On Saint Andrews Day, 30th November 1996, 10,000 people lined Edinburgh’s Royal Mile to witness the Stone of Destiny’s return to Scotland for the first time in 700 years. In a service at St Giles Cathedral, the Moderator of the Church of Scotland, the Right Reverend John MacIndoe, formally accepted the Stone’s return.
The Stone was taken to Edinburgh Castle and where it now lives with the Honours of Scotland, the Scottish Crown jewels.
Ironically John Major’s plan did not work: the 1997 General Election saw the Conservative Party emerge without a single Scottish seat in Parliament.
A Twist to the Story
A big question still exists; is the Stone sitting in Edinburgh the real Stone of Destiny? Did the monks at Scone hide the Stone of Destiny in the River Tay? Or did they bury it on Dunsinane Hill? Another legend says that Angus Og MacDonald was given the Stone and hid it on Skye. A descend of Angus Og, one Iain Alasdair MacDonald contacted the Scottish Historian, Nigel Tranter claiming that he was in possession of the true stone.
Then in 1999, a curious offer was made to the Scottish government. A group of modern-day Knights Templars claimed to have the real Stone of Destiny and they would return it if the Scottish Government so desired. It had been in the care of a certain Reverend Doctor John MacKay Nimmo for decades. Nimmo was a Chevalier of the Knights Templar of Scotland and a Church of Scotland Minister. He passed away in 1999 and according to his wife, wished the stone to be returned to the Scottish Parliament. Nimmo’s stone was given over to the Church in Dull near Aberfeldy, Perthshire for safe-keeping.
The Stone of Destiny: Scotland’s Sacred Symbol
The Stone of Destiny is certainly shrouded in history. There are many unanswered questions about the origins of the Stone. Is it possible that the Stone which currently rests at Edinburgh Castle is a forgery of the Westminster Stone, which is a forgery of the original Stone?
In September 1997 the Scottish people voted in favour of a devolved Scottish government. The resulting Scottish Parliament building is located at the opposite end of the Royal Mile to where the Stone is currently located.

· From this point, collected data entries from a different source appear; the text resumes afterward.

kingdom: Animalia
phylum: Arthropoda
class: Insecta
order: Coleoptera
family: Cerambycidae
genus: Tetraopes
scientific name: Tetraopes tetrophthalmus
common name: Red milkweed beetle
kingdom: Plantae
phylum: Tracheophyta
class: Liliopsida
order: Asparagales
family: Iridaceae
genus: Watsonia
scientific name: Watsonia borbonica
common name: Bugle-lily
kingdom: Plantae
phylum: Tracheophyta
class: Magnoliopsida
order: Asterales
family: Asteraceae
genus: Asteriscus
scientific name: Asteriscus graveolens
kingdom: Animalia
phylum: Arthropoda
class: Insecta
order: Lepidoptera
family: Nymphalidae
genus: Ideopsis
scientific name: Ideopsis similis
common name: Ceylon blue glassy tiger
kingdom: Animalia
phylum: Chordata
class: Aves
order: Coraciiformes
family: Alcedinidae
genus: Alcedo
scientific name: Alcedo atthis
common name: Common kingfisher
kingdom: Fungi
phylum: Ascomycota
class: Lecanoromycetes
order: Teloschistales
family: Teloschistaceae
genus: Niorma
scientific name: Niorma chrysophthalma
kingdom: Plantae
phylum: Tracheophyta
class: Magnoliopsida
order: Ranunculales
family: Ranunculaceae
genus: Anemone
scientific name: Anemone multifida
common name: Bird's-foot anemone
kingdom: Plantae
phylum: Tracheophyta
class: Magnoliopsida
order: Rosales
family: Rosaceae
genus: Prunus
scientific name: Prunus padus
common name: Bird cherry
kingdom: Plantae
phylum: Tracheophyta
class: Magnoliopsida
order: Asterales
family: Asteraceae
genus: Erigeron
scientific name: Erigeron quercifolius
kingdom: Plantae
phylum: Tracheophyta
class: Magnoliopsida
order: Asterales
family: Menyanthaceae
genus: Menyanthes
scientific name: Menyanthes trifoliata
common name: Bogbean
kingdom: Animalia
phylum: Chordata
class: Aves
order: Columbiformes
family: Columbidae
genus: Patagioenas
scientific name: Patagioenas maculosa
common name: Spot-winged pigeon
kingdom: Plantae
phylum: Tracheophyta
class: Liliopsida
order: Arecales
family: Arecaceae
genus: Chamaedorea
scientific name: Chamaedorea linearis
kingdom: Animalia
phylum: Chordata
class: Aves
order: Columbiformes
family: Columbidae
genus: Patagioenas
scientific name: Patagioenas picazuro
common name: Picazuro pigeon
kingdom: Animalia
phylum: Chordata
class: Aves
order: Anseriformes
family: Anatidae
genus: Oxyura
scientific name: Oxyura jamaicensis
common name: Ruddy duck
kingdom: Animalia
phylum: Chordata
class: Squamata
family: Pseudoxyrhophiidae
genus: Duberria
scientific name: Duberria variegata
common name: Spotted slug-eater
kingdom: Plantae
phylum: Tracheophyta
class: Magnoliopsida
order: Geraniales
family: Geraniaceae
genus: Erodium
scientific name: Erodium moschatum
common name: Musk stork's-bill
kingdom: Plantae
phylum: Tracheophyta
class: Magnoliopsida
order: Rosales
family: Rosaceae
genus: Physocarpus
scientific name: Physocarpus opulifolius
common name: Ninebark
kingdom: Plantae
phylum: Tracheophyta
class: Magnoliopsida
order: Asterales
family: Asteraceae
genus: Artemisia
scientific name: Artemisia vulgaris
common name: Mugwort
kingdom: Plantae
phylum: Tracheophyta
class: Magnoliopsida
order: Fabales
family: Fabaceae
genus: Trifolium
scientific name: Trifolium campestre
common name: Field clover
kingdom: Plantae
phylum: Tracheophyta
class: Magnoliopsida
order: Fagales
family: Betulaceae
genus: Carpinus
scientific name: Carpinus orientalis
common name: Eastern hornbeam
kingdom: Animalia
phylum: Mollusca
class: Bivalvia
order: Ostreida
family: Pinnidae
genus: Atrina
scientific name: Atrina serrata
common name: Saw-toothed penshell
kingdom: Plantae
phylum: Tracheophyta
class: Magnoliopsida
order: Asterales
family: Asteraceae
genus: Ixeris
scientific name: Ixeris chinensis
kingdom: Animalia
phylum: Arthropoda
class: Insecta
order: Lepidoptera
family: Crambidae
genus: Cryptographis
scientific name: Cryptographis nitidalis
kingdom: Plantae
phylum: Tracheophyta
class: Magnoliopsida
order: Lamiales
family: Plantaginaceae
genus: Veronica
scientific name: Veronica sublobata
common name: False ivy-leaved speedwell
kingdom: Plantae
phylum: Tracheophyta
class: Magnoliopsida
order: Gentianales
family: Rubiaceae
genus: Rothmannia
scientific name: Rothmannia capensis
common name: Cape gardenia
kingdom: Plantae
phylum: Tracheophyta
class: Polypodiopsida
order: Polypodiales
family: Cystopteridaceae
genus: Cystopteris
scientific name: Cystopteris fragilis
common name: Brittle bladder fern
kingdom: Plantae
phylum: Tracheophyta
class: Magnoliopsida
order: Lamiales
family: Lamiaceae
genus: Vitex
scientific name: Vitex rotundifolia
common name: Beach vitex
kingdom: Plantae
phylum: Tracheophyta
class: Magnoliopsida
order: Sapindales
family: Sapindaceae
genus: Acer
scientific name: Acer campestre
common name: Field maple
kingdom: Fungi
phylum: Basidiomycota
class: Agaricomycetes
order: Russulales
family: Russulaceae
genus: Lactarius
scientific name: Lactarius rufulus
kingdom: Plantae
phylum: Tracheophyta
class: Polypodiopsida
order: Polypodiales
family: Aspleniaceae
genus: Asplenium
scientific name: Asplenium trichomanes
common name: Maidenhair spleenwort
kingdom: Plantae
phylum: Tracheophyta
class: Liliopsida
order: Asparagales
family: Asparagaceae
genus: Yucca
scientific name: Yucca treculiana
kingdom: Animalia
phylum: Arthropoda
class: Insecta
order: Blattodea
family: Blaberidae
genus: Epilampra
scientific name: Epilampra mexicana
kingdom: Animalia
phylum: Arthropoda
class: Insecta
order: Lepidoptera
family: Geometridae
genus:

Is it a coincidence that within less than a year of the return of Stone of Destiny to Scotland’s shores, the machinery was put in place for Scotland to hold its own Parliament once more? Is this a further fulfilment of the ancient prophecy:
Where’er is found this sacred stone
The Scottish race shall reign.
The Stone of Destiny has become Scotland’s Holy Grail. Some have fought to possess it while others have fought to obscure it from those unworthy to lay claim to the Stone. Perhaps the enigma surrounding the Stone is what makes the Stone so sacred to the people of Scotland. Or perhaps it is the idea behind the Stone which makes it so powerful: an idea that a stone could change the destiny of an ancient nation. Perhaps it is a symbol of hope, or of pride and of a nation remembering their place in the world.